Di rumah, kami menanam rumput di halaman agar hijau dan sejuk. Ada satu masalah, air cucuran atap di satu lokasi tepat mengenai rumput di halaman sehingga rumput tergerus dan terkoyak. Air memang baik untuk rumput yang baru tumbuh tetapi air yang mengguyur begitu deras memang bisa merusak. Kami pikir rumput yang tepat kena cucuran atap di musim hujan harus dilindungi agar tidak terkoyak dan tidak mati.
Asti punya ide cemerlang, ditutupinya rumput yang tepat terkena cucuran atap itu dengan lempengan batu candi. Beberapa lempeng batu candi disusun sedemikian rupa sehingga air yang mengucur tidak lagi menghujam rumput tetapi mengenai batu candi. Rumput jelas terlindungi, tidak kena hujaman air hujan yang deras. Saya yakin, rumput tidak akan mati karena diterjang air hujan.
Beberapa hari kemudian, ketika hujan sudah reda, saya angkat lempengan batu candi itu dan terkejut. Semua rumput yang dilindungi batu candi nampak mati mengenaskan. Warnanya kuning coklat dan siap-siap sirna karena binasa. Di situ ada penyesalan. Seandainya saja rumput itu tidak kami dilindungi dengan batu candi mungkin dia memang akan terkoyak sejenak saat hujan tetapi pasti tidak mati seperti ini. Lagipula, rumput itu akan tumbuh lagi dan rapat lagi satu sama lain jika hujan sudah reda. Usaha untuk melindungi rumput memang ternyata justru bisa membunuh.
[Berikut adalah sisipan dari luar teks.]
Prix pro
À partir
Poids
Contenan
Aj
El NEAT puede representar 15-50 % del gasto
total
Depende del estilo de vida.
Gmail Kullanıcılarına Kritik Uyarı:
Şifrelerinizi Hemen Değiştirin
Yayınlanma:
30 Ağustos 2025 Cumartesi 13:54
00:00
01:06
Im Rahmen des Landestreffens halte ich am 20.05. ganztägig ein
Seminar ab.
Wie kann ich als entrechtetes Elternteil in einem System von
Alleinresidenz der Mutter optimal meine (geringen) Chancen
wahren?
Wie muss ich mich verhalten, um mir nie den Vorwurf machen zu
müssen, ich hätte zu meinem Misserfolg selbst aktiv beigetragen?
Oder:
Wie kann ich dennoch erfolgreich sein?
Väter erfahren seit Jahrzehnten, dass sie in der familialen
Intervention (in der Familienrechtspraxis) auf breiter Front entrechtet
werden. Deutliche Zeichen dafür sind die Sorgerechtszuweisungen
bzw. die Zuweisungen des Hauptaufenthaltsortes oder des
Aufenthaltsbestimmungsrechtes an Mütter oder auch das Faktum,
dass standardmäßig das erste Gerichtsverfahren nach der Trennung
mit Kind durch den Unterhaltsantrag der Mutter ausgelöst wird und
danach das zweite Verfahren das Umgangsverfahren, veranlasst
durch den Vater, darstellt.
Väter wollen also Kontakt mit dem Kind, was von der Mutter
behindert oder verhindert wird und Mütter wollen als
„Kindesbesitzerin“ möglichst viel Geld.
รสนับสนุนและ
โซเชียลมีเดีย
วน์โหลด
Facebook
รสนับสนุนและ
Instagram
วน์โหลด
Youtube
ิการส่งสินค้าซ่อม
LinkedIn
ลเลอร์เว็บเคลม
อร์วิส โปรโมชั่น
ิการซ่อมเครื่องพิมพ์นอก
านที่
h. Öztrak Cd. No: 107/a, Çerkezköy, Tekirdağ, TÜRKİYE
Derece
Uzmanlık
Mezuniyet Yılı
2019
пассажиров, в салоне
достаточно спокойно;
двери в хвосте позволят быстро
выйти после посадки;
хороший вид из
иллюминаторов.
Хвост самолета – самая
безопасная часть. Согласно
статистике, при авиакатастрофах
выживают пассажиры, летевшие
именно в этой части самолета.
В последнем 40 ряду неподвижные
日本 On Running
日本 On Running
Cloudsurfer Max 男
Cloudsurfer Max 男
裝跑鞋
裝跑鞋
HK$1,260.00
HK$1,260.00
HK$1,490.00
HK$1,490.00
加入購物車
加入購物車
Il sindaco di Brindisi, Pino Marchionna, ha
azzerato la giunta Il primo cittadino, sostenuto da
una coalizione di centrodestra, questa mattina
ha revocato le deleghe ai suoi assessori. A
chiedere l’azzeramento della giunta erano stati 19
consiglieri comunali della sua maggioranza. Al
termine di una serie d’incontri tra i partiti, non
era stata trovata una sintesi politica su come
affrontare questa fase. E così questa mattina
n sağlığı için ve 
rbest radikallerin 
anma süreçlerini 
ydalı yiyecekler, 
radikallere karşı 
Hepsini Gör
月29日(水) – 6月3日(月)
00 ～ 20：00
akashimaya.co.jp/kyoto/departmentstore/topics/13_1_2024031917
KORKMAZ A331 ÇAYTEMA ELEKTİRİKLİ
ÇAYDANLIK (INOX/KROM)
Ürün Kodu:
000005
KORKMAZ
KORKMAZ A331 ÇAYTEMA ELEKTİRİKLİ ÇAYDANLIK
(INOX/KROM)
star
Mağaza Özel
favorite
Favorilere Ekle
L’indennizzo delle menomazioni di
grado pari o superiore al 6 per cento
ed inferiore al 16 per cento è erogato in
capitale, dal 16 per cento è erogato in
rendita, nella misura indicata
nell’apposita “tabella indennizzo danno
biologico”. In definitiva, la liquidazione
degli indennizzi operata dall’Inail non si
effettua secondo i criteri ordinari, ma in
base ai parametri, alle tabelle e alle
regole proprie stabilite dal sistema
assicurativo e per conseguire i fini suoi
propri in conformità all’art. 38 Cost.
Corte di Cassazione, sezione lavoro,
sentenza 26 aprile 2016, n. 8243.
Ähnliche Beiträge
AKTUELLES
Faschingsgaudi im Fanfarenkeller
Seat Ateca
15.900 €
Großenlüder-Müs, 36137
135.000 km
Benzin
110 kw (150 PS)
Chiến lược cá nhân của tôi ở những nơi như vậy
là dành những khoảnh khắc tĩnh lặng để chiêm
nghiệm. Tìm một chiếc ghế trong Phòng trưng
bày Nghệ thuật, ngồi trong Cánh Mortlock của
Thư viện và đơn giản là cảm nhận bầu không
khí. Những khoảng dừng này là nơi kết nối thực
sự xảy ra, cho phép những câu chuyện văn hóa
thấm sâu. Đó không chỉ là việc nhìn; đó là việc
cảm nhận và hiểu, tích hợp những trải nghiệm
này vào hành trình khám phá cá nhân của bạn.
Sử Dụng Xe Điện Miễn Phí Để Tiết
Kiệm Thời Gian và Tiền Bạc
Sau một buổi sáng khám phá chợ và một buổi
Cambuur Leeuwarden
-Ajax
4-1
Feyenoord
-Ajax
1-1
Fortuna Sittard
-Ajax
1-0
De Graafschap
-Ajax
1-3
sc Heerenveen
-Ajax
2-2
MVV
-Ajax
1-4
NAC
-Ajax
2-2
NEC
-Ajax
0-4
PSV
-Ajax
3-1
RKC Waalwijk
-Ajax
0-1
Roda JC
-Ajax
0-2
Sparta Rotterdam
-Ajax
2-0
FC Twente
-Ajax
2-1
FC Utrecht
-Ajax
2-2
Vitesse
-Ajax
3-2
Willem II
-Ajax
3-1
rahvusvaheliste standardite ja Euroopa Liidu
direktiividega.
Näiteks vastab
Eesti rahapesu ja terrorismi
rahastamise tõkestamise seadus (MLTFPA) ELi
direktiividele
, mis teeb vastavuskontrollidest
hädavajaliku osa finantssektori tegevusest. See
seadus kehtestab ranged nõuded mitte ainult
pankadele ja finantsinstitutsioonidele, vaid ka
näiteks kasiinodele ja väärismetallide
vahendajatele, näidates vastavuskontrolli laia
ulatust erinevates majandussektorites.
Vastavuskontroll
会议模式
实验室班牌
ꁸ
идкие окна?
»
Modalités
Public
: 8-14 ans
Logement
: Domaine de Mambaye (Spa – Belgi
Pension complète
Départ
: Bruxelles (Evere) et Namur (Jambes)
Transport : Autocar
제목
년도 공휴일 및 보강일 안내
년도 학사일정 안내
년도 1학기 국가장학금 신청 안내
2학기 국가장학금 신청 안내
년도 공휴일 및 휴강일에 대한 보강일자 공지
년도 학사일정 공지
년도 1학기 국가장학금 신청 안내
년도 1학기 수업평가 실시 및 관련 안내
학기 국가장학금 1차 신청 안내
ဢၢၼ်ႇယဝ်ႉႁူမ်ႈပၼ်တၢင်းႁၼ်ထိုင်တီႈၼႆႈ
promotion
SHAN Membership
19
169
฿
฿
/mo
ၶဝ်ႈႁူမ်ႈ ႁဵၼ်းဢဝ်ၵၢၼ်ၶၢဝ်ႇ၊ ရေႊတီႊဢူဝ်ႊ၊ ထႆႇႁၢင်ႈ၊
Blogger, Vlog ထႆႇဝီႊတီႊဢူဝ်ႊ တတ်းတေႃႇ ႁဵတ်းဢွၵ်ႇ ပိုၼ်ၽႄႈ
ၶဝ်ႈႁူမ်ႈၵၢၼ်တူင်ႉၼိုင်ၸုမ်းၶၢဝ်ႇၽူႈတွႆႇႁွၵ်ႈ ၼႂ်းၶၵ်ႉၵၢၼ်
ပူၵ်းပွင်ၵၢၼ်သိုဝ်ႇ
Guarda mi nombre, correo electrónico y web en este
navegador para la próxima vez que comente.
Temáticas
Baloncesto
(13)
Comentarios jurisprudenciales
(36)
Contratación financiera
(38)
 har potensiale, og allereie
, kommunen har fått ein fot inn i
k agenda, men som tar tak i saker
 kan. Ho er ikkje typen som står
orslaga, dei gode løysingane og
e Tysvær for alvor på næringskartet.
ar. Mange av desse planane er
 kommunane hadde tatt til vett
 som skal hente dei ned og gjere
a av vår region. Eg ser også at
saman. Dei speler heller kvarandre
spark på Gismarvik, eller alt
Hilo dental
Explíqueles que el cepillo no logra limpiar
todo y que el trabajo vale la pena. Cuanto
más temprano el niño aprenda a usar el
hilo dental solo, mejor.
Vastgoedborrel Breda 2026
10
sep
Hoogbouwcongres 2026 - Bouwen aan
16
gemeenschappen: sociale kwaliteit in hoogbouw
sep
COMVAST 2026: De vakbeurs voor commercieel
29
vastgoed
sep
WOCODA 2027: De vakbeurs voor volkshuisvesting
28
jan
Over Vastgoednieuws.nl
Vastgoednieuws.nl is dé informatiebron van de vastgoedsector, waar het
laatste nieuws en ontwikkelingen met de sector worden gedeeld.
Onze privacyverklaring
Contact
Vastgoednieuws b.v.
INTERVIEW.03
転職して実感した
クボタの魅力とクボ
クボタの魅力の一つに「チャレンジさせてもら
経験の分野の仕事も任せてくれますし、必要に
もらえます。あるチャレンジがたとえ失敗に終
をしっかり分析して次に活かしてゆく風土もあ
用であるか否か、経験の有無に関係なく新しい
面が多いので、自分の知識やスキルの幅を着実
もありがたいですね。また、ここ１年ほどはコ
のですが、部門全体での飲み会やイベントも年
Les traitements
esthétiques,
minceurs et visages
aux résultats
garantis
Jika saja rumput itu paham perasaan dan bisa berdiskusi, mungkin saya sudah diprotesnya karena telah membuhuh saudara mereka dengan kejam. Yang mereka mungkin tidak pahami adalah bahwa sebenarnya saya berusaha melindungi mereka. Yang saya tidak antisipasi adalah bahwa usaha utuk melindungi itu sebenarnya justru bisa membunuh. Rasa sayang dan peduli memang perlu diwujudkan tetapi kadang kita tidak sadar bahwa ekspresi sayang dan usaha melindungi itu bisa membunuh mereka yang kita sayangi. Orang-orang sok tahu seperti kami kadang sudah merasa jadi pahlawan dan melindungi rumput dari kematian tetapi kenyataanya usaha perlindungan itulah satu-satunya penyebab kematian mereka.